The biggest difference between the two is that the laser is a 2D machine, the router is 3D. If most of your work is 2D, then a laser is faster and easier to use. My 60W Chinese laser can cut 1/4" plywood at 10mm/sec. (if yours doesn't, get it aligned) It leaves a charged edge, the amount depends on the material. If you want to do Acrylic, the edge comes out polished. One big advantage of the laser is that there is no tool pressure, so clamping is not a problem.
I also have a CNC router. If you want to do V-carving, the router is the way to go. The router also handles thicker materials and materials like PVC and polycarbonate. Beware of flimsy routers. There are a lot of CNC routers being sold that are simply too flimsy. Routers produce a lot of tool pressure. your machine must be able to handle it without chattering.


----------



## RainMan 2.0 (May 6, 2014)

Found one of my videos to provide an example of 6mm plexi being engraved and cut with a laser . It can cut 12mm , but not very well . 
I wasn't sure what the wood was for that you needed cut , but for model aitplanes I can't see where a router could work as there's tons of small right angles involved . 

https://m.youtube.com/watch?v=1xQZ9IrLrrY


----------



## jw2170 (Jan 24, 2008)

G'day Alan, welcome to the forum.


----------



## Scottart (Jan 8, 2015)

jezter6 said:


> Thanks Keith.
> 
> I'm definitely not in the $7k market for a hobby/craft machine as of yet.

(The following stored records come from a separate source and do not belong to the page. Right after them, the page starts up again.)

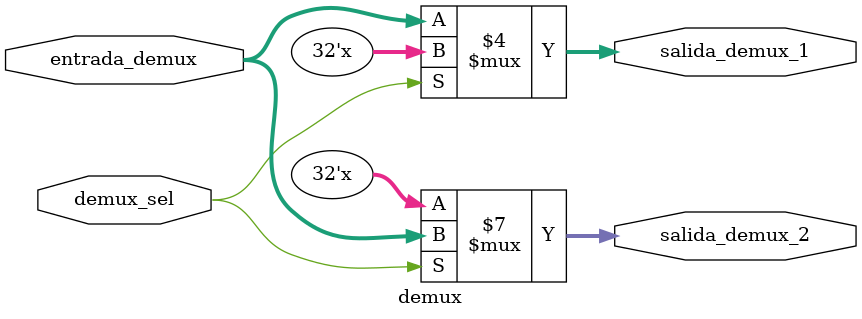
<source format=v>

module demux(
    input wire[31:0]entrada_demux,
    input wire demux_sel,
    output reg[31:0]salida_demux_1,
    output reg[31:0]salida_demux_2
);

always@(*) 
	begin
		if(!(demux_sel))
		begin
			salida_demux_1 = entrada_demux;  // La salida 0 toma el valor de la entrada.
		end
		
		else
		begin
			salida_demux_2 = entrada_demux;  // La salida 1 toma el valor de la entrada.
		end
	end
endmodule
</source>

If my wife's Etsy store kicks off and starts to sell some pieces we'll make with the first machine, then the investment could pay off.
> 
> ...


OK, yes I am a Shark owner and Fan. A great machine for Hobby and small business, my shark paid for itself quickly and just bought me a new 8 CNCrouterparts Pro 4896. But the shark did many projects over the 24 x 24 inch cutting surface. ( look into tiling). as stated elsewhere.. the biggest difference is 3 D vs 2d. Post your Store Link so we can see what you are trying to Make so we can comment on how it would play in our Machines.


----------



## jezter6 (Mar 30, 2015)

I can't post links yet.

BIRDandMOOSEsupply is not our shop, but are the exact type of items we buy from our local laser guy. Basically wood hexagons, triangles, chevrons.

My concern may be the tightness of getting a sharp corner on things like that with a CNC machine using a round bit.


----------



## fixtureman (Jul 5, 2012)

Take a look at automation technologies FLS has a lot of bad reviews and Boss seems to high of a price.


----------



## jezter6 (Mar 30, 2015)

Thanks fixtureman.

Based on what I've been reading over the last 3-4 days, I'm thinking I'm in for a newbie CNC router.

Cost is a factor on almost all laser machines. While it would reduce my raw materials cost (if I can't manage to replicate the cuts with a router, and I think I can) - I just can't think of enough I'd really want to do with a laser other than cutting shapes out of plywood and some basic engraving.

But for $1500 (right now I'm looking at an X-Carve type semi-DIY unit) I could get up and running and making some things that would pay off better in the long run.

I'd be down with a Shark...but I just don't know that I can really justify the cost out of the box. At least with a DIY unit I can play with some less advanced free/cheap software to get my learning curve up. But the shark comes bundled out of the gate with almost $1000 in software alone.

The proprietary nature of it seems troublesome when I'm thinking replacement parts. I like the the "open source" of the build it yourself stuff...minus the fact of having to actually put the thing together.


----------



## copythat (Oct 16, 2016)

Alan, did you eventually buy the x-Carve? I only ask because I am now considering purchasing one.


----------